## Tasks to perform
1. In the passage on honest services fraud, swap "oral arguments" for "hearings" in the stretch from "Last Tuesday, the" through "here, and here.", and give that stretch again.
2. List every court case named in the passage on honest services fraud.
Passage Start Marker
Last Tuesday, the United States Supreme Court heard oral arguments in Black v. U.S. and Weyhrauch v. U.S., two of the three federal honest services fraud cases currently before the Court. On Friday, lawyers for Jeffrey Skilling submitted their brief in the third, Skilling v. U.S. This Monday, the Court set oral arguments for Skilling for March 1, 2010, at least three weeks before it would normally be heard. We have previously discussed these cases here, here, here, and here.
For many years, federal prosecutors successfully argued that the mail fraud and wire fraud laws covered schemes to defraud the people of the “intangible right” to have affairs conducted honestly. Now referred to as “pre-McNally caselaw” this body of law was not uniform; the circuits disagreed on exactly what conduct constituted the illegal conduct at the boundaries of the law. In McNally v. U.S. in 1987, the Supreme Court held:
Rather than construe the statute in a manner that leaves its outer boundaries ambiguous and involves the Federal Government in setting standards of disclosure and good government for local and state officials, we read [the mail fraud statute] as limited in scope to the protection of property rights. If Congress desires to go further, it must speak more clearly than it has.
Congress reacted by passing 18 U.S.C. § 1346, which states: “For the purposes of this chapter, the term ‘scheme or artifice to defraud’ includes a scheme or artifice to deprive another of the intangible right of honest services.” Everyone agrees that Congress intended to overrule McNally and most seem to agree that the statute covers bribery and kickbacks, but because Congress failed to speak clearly, many issues at the borders of the law remain unresolved.
Since 1987, prosecutors have attempted to extend “honest services fraud” to many situations that would be less-than-obvious to readers of the statute. In Black, Conrad Black was convicted of honest services fraud in a private setting for use of a scheme to increase his own compensation that caused no harm to the corporation. In Skilling, Jeffrey Skilling was convicted in a private setting (Enron) in which the scheme involved no personal gain. In Weyhrauch, an Alaska legislator was convicted for failure to disclose a conflict of interest, even though Alaska law imposes no duty to disclose. When the Supreme Court denied certiorari in Sorich v. U.S. this year, Justice Scalia dissented, saying that it seemed irresponsible “to let the current chaos prevail” in this area of law. The Court will finally take on the responsibility with Black, Weyhrauch, and Skilling.
Passage End Marker
Extracted entries Start Marker
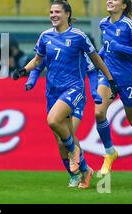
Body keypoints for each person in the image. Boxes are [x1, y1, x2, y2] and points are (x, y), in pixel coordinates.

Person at [13, 0, 117, 189]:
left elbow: (96, 61)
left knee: (53, 121)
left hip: (73, 89)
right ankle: (82, 172)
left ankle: (75, 153)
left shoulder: (78, 36)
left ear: (67, 14)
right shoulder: (45, 36)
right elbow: (37, 61)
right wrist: (23, 71)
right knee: (61, 140)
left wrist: (110, 80)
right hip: (52, 92)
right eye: (51, 12)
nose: (53, 15)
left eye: (57, 12)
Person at [94, 0, 132, 178]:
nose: (109, 1)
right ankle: (110, 153)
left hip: (128, 79)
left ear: (123, 5)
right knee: (98, 112)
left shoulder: (129, 25)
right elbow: (106, 46)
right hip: (108, 77)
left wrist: (120, 48)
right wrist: (98, 56)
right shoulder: (103, 23)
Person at [25, 54, 102, 188]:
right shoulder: (52, 48)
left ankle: (84, 171)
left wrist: (94, 91)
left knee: (69, 134)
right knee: (61, 142)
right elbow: (37, 66)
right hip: (53, 97)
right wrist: (31, 81)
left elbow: (92, 72)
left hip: (75, 97)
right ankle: (78, 173)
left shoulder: (81, 52)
Extracted entries End Marker
## Outputs in order
1.
Last Tuesday, the United States Supreme Court heard hearings in Black v. U.S. and Weyhrauch v. U.S., two of the three federal honest services fraud cases currently before the Court. On Friday, lawyers for Jeffrey Skilling submitted their brief in the third, Skilling v. U.S. This Monday, the Court set hearings for Skilling for March 1, 2010, at least three weeks before it would normally be heard. We have previously discussed these cases here, here, here, and here.

2.
- Black v. U.S.
- Weyhrauch v. U.S.
- Skilling v. U.S.
- McNally v. U.S.
- Sorich v. U.S.